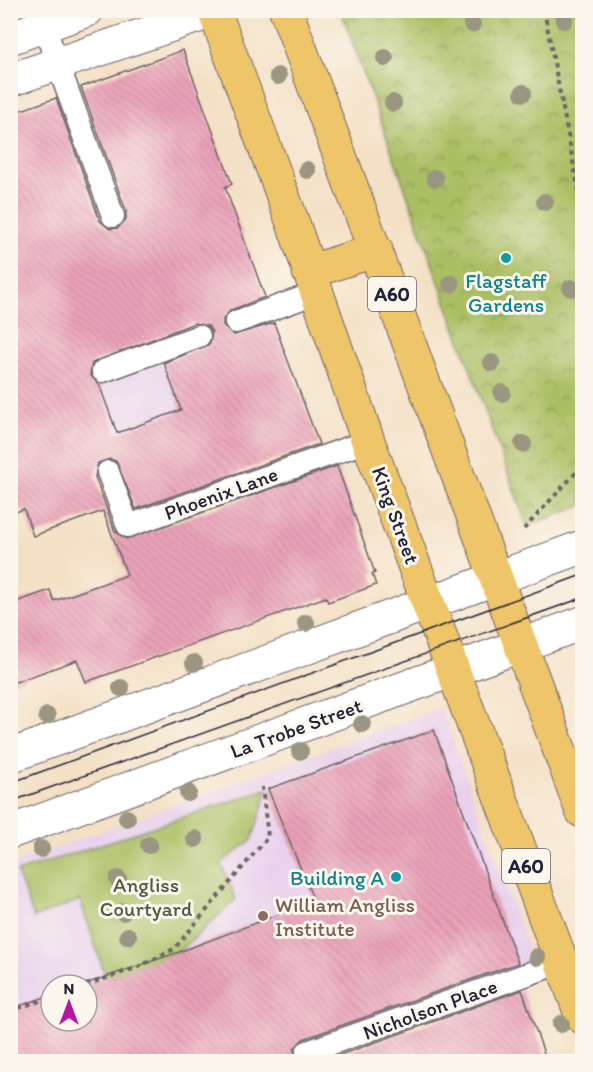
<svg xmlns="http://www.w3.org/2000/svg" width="593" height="1072" font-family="Itim,sans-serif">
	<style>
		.built { fill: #e9d1ed; fill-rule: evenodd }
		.park { fill: url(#park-crowns); stroke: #66704f; stroke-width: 1.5 }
		.garden { fill: #aabf63; stroke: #66704f; stroke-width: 1.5 }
		.building { fill: url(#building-back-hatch); fill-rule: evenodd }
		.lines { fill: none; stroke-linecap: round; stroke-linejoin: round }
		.service-casing { stroke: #6c646b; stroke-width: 25 }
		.minor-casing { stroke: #6c646b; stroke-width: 35 }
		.tertiary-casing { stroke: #6c646b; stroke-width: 35 }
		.trunk-casing { stroke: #6c646b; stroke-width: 35 }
		.path { stroke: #6c646b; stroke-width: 4; stroke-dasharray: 4.5 4.5; stroke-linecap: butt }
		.service { stroke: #fff; stroke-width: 22 }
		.minor { stroke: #fff; stroke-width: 33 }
		.tertiary { stroke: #fff; stroke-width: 33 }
		.trunk { stroke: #eec569; stroke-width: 33 }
		.tram { stroke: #22223b; stroke-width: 1.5 }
		.tree { fill: #9b9681 }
		.culture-dot { fill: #0f9aa8; stroke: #fbf7ec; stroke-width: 2 }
		.education-dot { fill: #8d6e63; stroke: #fbf7ec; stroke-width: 2 }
		.labels { text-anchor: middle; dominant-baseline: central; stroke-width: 6; stroke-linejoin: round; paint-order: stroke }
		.shield { fill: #fbf7ec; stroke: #636270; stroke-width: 1.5 }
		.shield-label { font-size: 20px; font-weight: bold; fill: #22223b }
		.culture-label { font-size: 21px; fill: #0d838f; stroke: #fbf7ec }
		.street-label { font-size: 21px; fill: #22223b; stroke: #fbf7ec }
		.park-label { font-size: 21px; fill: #525949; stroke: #fbf7ec }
		.education-label { font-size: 21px; fill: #785e54; stroke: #fbf7ec; text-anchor: start }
	</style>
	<defs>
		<pattern id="park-crowns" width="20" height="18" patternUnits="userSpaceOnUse" patternTransform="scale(1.5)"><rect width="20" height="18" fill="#aabf63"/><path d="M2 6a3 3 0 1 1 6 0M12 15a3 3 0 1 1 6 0" fill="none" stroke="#8a9b53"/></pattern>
		<pattern id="building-back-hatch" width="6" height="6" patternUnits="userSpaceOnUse" patternTransform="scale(1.5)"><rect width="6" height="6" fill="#eaa1b8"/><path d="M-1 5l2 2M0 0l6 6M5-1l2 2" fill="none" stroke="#c88a9f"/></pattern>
	</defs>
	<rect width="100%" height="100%" fill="#fbf7ec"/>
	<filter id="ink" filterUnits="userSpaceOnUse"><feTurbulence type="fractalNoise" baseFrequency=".0167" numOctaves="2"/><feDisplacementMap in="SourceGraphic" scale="12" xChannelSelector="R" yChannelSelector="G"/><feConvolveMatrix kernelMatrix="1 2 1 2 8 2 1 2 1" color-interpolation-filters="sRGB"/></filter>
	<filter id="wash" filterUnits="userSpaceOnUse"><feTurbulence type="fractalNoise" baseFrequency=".008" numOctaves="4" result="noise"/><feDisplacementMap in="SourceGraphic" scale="24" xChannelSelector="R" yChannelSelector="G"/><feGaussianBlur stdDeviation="1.35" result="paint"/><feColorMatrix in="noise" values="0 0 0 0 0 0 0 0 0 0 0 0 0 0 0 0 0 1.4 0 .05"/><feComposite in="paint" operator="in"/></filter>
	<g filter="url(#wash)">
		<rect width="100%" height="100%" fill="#f4e0c5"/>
		<path class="built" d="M273,320L302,398L90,475L61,397Z
			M441,708L535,968L276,1061L11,1062V864ZM51,985H87V1021H51Z"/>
		<path class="park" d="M341,11H582V506L527,526Z"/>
		<path class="garden" d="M268,789L252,840L221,863L236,899L179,952L106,978L80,900L34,918L17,872Z"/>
		<g id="blocks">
			<path class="building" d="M183,50L232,184L225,187L265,297L231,310L223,319V326L234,335L274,323L319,444L136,509L116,461L110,459L98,463L95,477L115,531L126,539L337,466L375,573L372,574L376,585L328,602L326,597L86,682L77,660L10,684V604L50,590L54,601L127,575L103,511L33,536L24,509L10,514V114L56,98L100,221L110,229L118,228L126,219V211L81,87ZM194,323L208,326L212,332L210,344L164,363L181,410L117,433L99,384L90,375L92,363Z
				M434,730L518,963L303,1039L294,1049L296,1062H10V1009L51,995V1021H87V985H82L179,952L314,901L268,789Z
				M522,990L547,1062H323V1061Z"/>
		</g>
	</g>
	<g filter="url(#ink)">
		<use href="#blocks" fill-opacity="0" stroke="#6c646b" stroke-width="1.5"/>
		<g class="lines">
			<g class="service-casing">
				<path id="service" d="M44,26L113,216
					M236,322L316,293
					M103,371L199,336
					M108,472L128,526L368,441
					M310,1062L307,1052L562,962"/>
			</g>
			<g class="minor-casing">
				<path id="minor" d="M10,38L87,10
					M10,80L216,10"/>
			</g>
			<g class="tertiary-casing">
				<path id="tertiary" d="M10,756L582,547
					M10,832L582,623"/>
			</g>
			<g class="trunk-casing">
				<path id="trunk" d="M214,10L294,226L368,441L582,1017
					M286,10L582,811
					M309,272L376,250"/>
			</g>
			<path class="path" d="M544,10L582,208
				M524,529L582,466
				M86,985L136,968L174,949L268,837L262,787
				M10,1011L51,997"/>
			<use href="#service" class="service"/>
			<use href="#minor" class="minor"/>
			<use href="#tertiary" class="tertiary"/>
			<use href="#trunk" class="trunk"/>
			<path class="tram" d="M10,783L582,575
				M10,802L582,598"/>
		</g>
		<g class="tree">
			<circle cx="564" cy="20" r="9"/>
			<circle cx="472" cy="24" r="9"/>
			<circle cx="385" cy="58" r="9"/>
			<circle cx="278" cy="76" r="9"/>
			<circle cx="523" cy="93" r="9"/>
			<circle cx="393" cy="103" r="9"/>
			<circle cx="307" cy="170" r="9"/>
			<circle cx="435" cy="178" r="9"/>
			<circle cx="545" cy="202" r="9"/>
			<circle cx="451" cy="284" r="9"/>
			<circle cx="571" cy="288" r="9"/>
			<circle cx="492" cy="363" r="9"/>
			<circle cx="502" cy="393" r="9"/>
			<circle cx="523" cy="444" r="9"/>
			<circle cx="306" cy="623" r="9"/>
			<circle cx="194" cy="663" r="9"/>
			<circle cx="121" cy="688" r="9"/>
			<circle cx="47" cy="716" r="9"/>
			<circle cx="362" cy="724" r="9"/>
			<circle cx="300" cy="751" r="9"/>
			<circle cx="188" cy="793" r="9"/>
			<circle cx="127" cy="818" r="9"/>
			<circle cx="195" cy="839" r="9"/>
			<circle cx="149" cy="845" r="9"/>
			<circle cx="41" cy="849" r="9"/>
			<circle cx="118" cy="879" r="9"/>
			<circle cx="123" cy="912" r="9"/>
			<circle cx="128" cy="936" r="9"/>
			<circle cx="537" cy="957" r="9"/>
			<circle cx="561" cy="1024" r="9"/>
		</g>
	</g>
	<g class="culture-dot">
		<circle cx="506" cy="258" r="6"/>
		<circle cx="396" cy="877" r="6"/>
	</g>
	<circle class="education-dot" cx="263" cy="916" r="6"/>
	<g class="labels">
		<g class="shield">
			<rect x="368" y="277" width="48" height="34" rx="4.5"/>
			<rect x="502" y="849" width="48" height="34" rx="4.5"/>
		</g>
		<g class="shield-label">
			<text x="392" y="294">A60</text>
			<text x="526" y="866">A60</text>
		</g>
		<g class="culture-label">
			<text x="506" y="280">Flagstaff<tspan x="506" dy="24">Gardens</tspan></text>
			<text x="384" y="877" text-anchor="end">Building A</text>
		</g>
		<g class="street-label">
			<text transform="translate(221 493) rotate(-20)">Phoenix Lane</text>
			<text transform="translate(396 515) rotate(70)">King Street</text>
			<text transform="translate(296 728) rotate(-20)">La Trobe Street</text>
			<text transform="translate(430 1009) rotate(-20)">Nicholson Place</text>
		</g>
		<g class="park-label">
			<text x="146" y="884">Angliss<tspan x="146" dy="24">Courtyard</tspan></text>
		</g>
		<g class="education-label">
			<text x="275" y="904">William Angliss<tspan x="275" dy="24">Institute</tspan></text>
		</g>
	</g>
	<rect width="593" height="1072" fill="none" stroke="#fbf7ec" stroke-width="36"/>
	<g transform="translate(69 1003)"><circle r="28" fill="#fbf7ec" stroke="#a4a2a5" stroke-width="1.5"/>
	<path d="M0-4.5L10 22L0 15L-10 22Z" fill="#b5179e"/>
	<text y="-9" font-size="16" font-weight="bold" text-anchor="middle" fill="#22223b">N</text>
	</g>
</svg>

= TO DO =
Above are the lines; repeat exactly the ones from the line containing "url(#park-crowns); stroke: #66704f;" down to the line containing "#6c646b; stroke-width: 25", both inclusive.

= YOUR SOLUTION =
		.park { fill: url(#park-crowns); stroke: #66704f; stroke-width: 1.5 }
		.garden { fill: #aabf63; stroke: #66704f; stroke-width: 1.5 }
		.building { fill: url(#building-back-hatch); fill-rule: evenodd }
		.lines { fill: none; stroke-linecap: round; stroke-linejoin: round }
		.service-casing { stroke: #6c646b; stroke-width: 25 }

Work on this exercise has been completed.